Extracted records:
'''
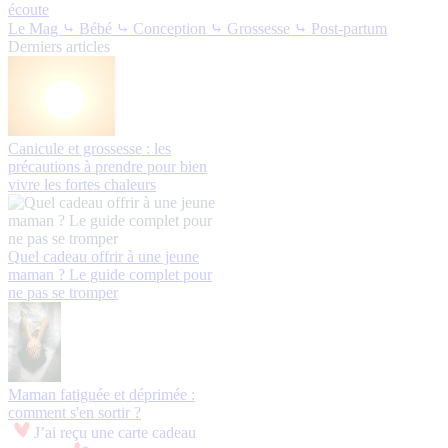
écoute
Le Mag
⤷ Bébé
⤷ Conception
⤷ Grossesse
⤷ Post-partum
Derniers articles
Canicule et grossesse : les
précautions à prendre pour bien
vivre les fortes chaleurs
Quel cadeau offrir à une jeune
maman ? Le guide complet pour
ne pas se tromper
Maman fatiguée et déprimée :
comment s'en sortir ?
J’ai reçu une carte cadeau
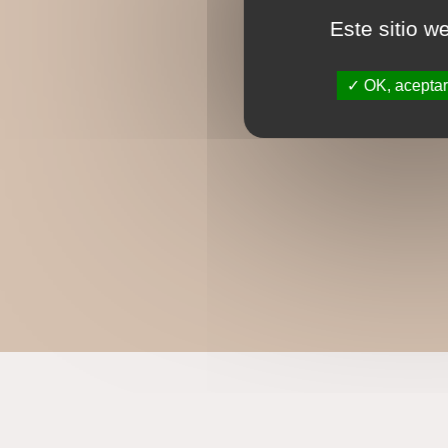
Este sitio w
OK, aceptar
'''
* _TASK OBJECTIVE_
Extract every line of text from the data above without changing a character, and leave the pictures out of your answer.

* _TASK RESPONSE_
écoute
Le Mag
⤷ Bébé
⤷ Conception
⤷ Grossesse
⤷ Post-partum
Derniers articles
Canicule et grossesse : les
précautions à prendre pour bien
vivre les fortes chaleurs
Quel cadeau offrir à une jeune
maman ? Le guide complet pour
ne pas se tromper
Maman fatiguée et déprimée :
comment s'en sortir ?
J’ai reçu une carte cadeau
Este sitio w
OK, aceptar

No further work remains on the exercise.